→ PROMPT
Sort through the material below and copy each line with "back".

(INPUT DATA begins)

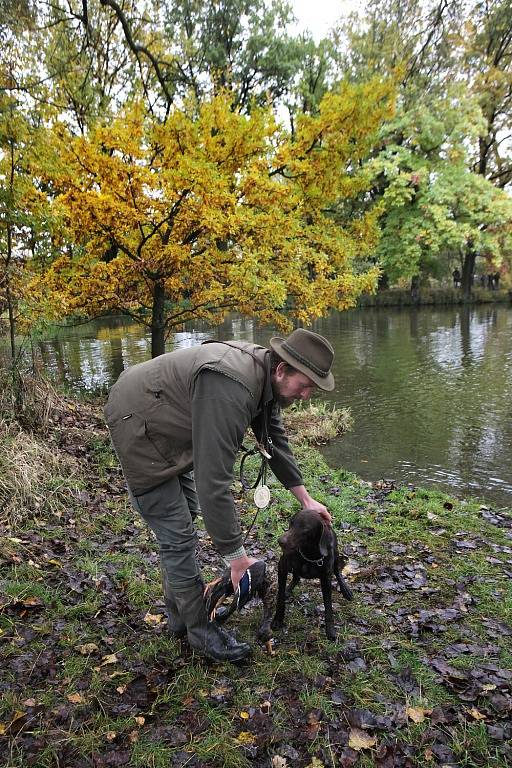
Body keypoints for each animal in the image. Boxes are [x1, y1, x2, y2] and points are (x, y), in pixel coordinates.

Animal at [272, 508, 352, 640]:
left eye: (305, 529)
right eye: (291, 523)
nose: (280, 541)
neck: (309, 555)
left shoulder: (326, 579)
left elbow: (328, 606)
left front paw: (330, 631)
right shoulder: (282, 568)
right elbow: (280, 598)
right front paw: (278, 619)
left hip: (336, 554)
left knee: (337, 572)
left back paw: (346, 590)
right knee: (296, 578)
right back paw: (288, 590)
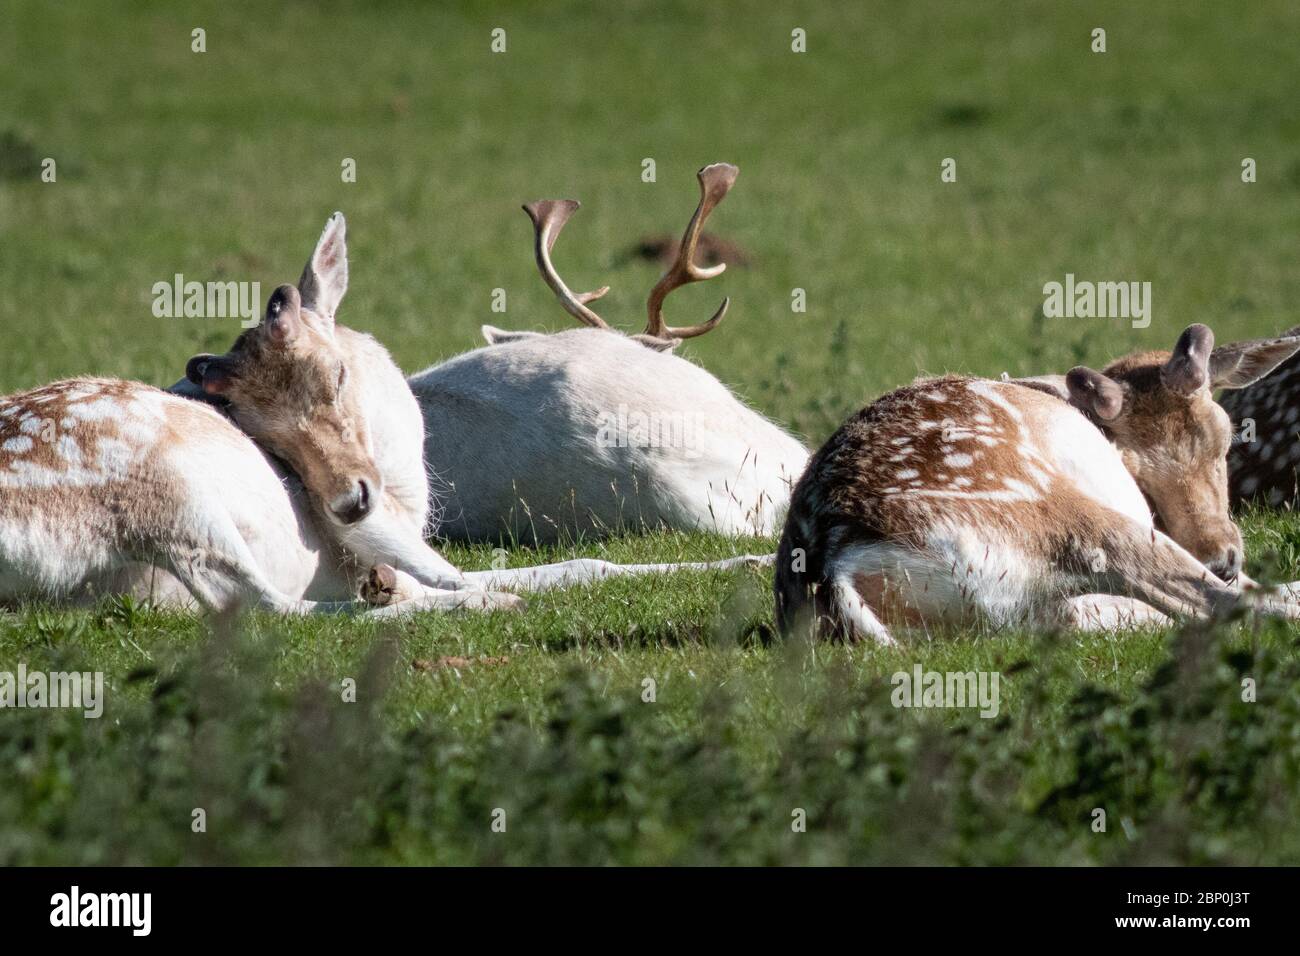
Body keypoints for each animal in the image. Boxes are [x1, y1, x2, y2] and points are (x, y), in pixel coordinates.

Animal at [0, 213, 766, 616]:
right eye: (256, 422)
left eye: (336, 375)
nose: (347, 501)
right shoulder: (381, 534)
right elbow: (577, 565)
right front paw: (756, 560)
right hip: (168, 495)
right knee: (268, 605)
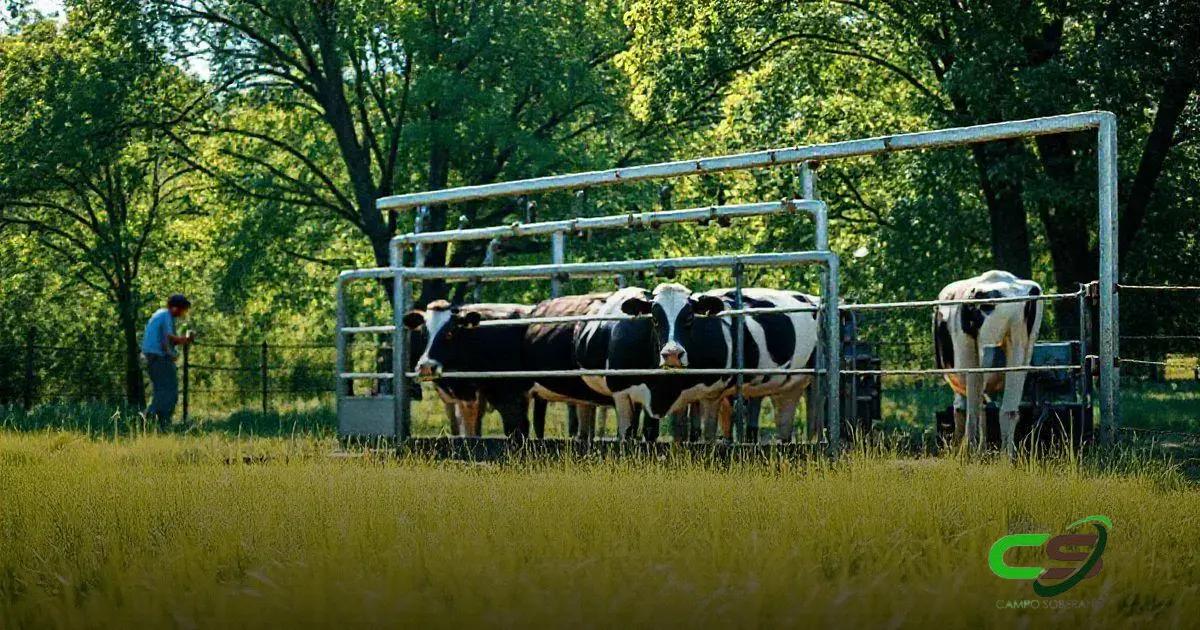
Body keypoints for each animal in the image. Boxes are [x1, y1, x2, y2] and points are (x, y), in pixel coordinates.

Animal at [573, 284, 820, 441]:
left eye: (690, 317)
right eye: (654, 319)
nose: (672, 353)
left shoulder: (710, 393)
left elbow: (705, 438)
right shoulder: (622, 393)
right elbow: (630, 437)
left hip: (797, 385)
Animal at [931, 268, 1046, 451]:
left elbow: (965, 409)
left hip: (981, 350)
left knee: (974, 409)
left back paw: (969, 451)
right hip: (1021, 346)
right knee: (1008, 411)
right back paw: (1005, 455)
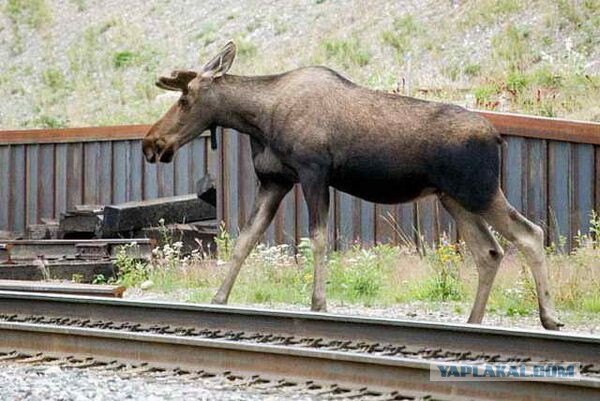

(INPUT DATA ends)

→ ANSWER BELOW
left back paw: (346, 590)
right back paw: (288, 590)
left back paw: (969, 451)
right back paw: (1005, 455)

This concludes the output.